Available data:
=== Begin Enclosure ===

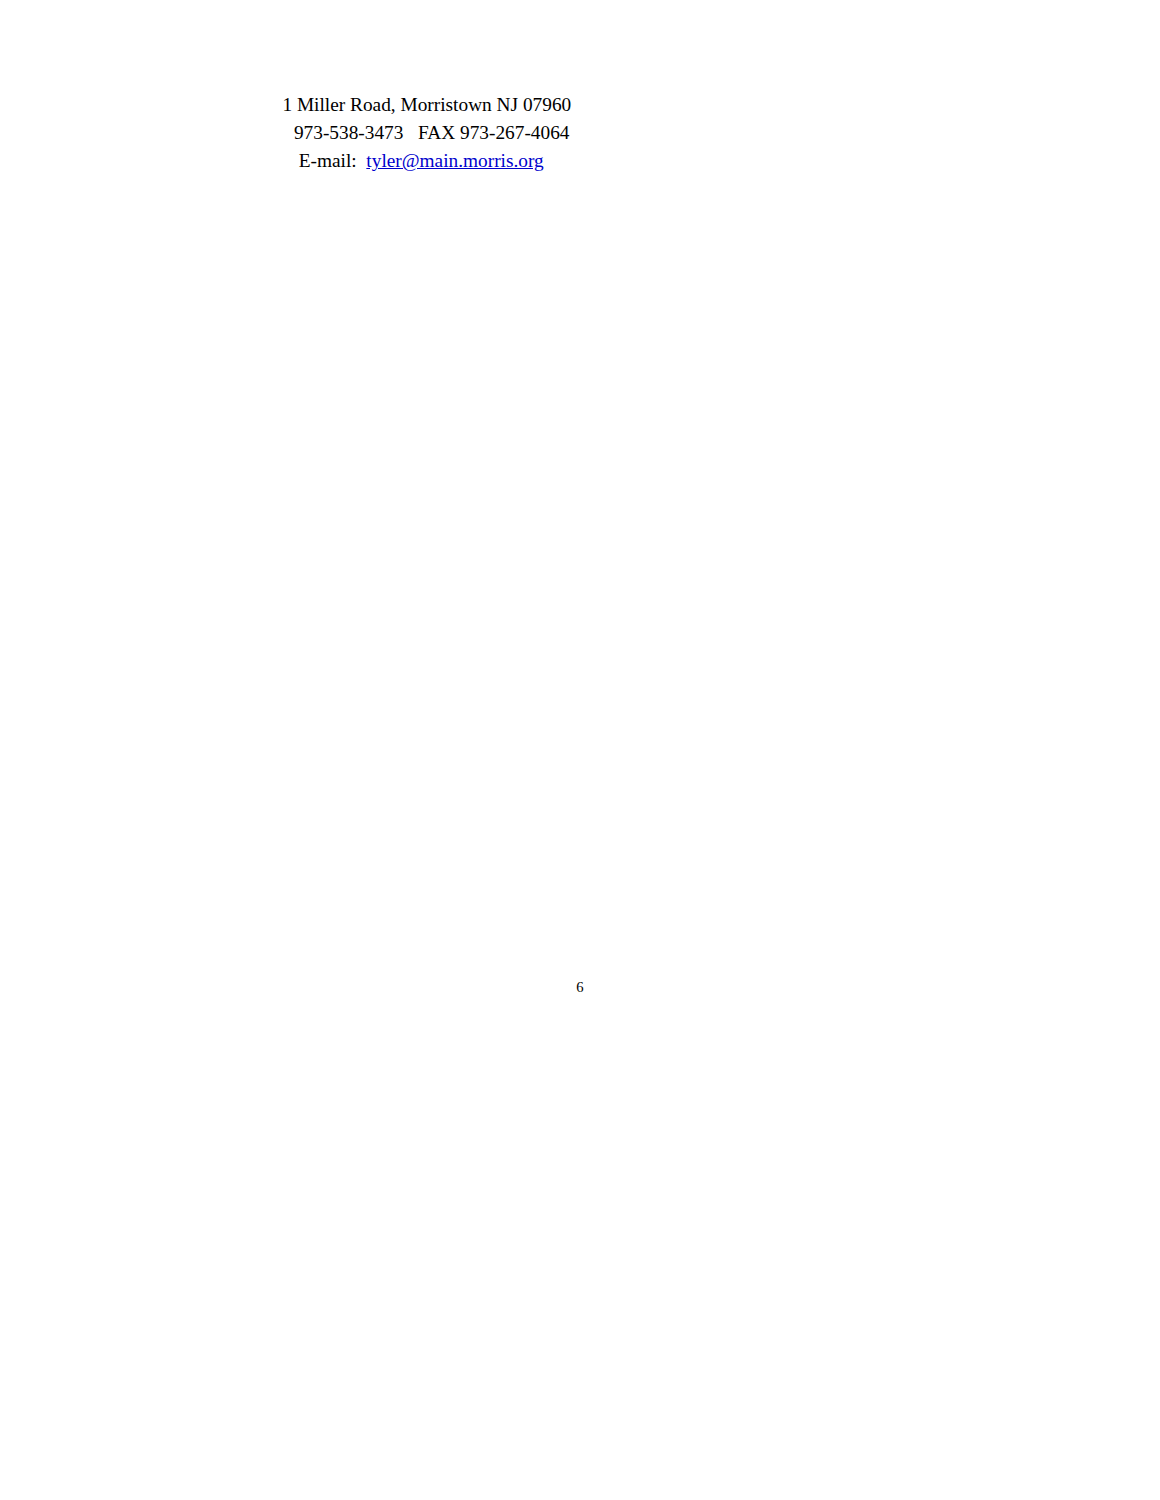1 Miller Road, Morristown NJ 07960
973-538-3473 FAX 973-267-4064
E-mail: tyler@main.morris.org
6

=== End Enclosure ===

The task: Reproduce the listing exactly. The pictures are to be omitted.

Result of the task:
1 Miller Road, Morristown NJ 07960
973-538-3473 FAX 973-267-4064
E-mail: tyler@main.morris.org
6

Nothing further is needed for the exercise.